*** Input data Section Begins ***
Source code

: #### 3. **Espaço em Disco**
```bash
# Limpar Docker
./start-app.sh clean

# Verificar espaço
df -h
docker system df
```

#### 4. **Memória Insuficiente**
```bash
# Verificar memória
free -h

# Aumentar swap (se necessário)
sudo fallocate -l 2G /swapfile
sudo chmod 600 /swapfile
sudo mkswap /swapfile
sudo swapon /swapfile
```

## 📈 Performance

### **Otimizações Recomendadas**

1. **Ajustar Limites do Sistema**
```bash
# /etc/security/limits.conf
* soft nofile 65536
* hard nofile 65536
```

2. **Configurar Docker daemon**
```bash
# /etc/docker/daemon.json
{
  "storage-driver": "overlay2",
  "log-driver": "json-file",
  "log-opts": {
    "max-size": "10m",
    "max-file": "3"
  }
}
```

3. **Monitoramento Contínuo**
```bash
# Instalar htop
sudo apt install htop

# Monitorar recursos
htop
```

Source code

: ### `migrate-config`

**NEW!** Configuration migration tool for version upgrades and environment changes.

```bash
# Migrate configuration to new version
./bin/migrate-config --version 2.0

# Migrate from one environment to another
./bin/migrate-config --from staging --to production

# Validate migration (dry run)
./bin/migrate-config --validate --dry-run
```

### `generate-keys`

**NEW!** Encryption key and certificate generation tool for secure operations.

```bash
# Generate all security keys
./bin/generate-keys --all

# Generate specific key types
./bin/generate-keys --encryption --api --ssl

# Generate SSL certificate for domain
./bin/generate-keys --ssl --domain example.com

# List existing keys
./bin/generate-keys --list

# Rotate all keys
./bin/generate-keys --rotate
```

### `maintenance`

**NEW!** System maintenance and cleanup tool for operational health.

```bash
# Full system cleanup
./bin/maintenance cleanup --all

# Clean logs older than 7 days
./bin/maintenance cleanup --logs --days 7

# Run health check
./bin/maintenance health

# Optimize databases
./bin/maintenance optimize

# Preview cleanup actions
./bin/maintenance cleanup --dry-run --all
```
*** Input data Section Ends ***
**Exercise:**
All lines from the records above should be copied exactly.

**Exercise output:**
Source code

: #### 3. **Espaço em Disco**
```bash
# Limpar Docker
./start-app.sh clean

# Verificar espaço
df -h
docker system df
```

#### 4. **Memória Insuficiente**
```bash
# Verificar memória
free -h

# Aumentar swap (se necessário)
sudo fallocate -l 2G /swapfile
sudo chmod 600 /swapfile
sudo mkswap /swapfile
sudo swapon /swapfile
```

## 📈 Performance

### **Otimizações Recomendadas**

1. **Ajustar Limites do Sistema**
```bash
# /etc/security/limits.conf
* soft nofile 65536
* hard nofile 65536
```

2. **Configurar Docker daemon**
```bash
# /etc/docker/daemon.json
{
  "storage-driver": "overlay2",
  "log-driver": "json-file",
  "log-opts": {
    "max-size": "10m",
    "max-file": "3"
  }
}
```

3. **Monitoramento Contínuo**
```bash
# Instalar htop
sudo apt install htop

# Monitorar recursos
htop
```

Source code

: ### `migrate-config`

**NEW!** Configuration migration tool for version upgrades and environment changes.

```bash
# Migrate configuration to new version
./bin/migrate-config --version 2.0

# Migrate from one environment to another
./bin/migrate-config --from staging --to production

# Validate migration (dry run)
./bin/migrate-config --validate --dry-run
```

### `generate-keys`

**NEW!** Encryption key and certificate generation tool for secure operations.

```bash
# Generate all security keys
./bin/generate-keys --all

# Generate specific key types
./bin/generate-keys --encryption --api --ssl

# Generate SSL certificate for domain
./bin/generate-keys --ssl --domain example.com

# List existing keys
./bin/generate-keys --list

# Rotate all keys
./bin/generate-keys --rotate
```

### `maintenance`

**NEW!** System maintenance and cleanup tool for operational health.

```bash
# Full system cleanup
./bin/maintenance cleanup --all

# Clean logs older than 7 days
./bin/maintenance cleanup --logs --days 7

# Run health check
./bin/maintenance health

# Optimize databases
./bin/maintenance optimize

# Preview cleanup actions
./bin/maintenance cleanup --dry-run --all
```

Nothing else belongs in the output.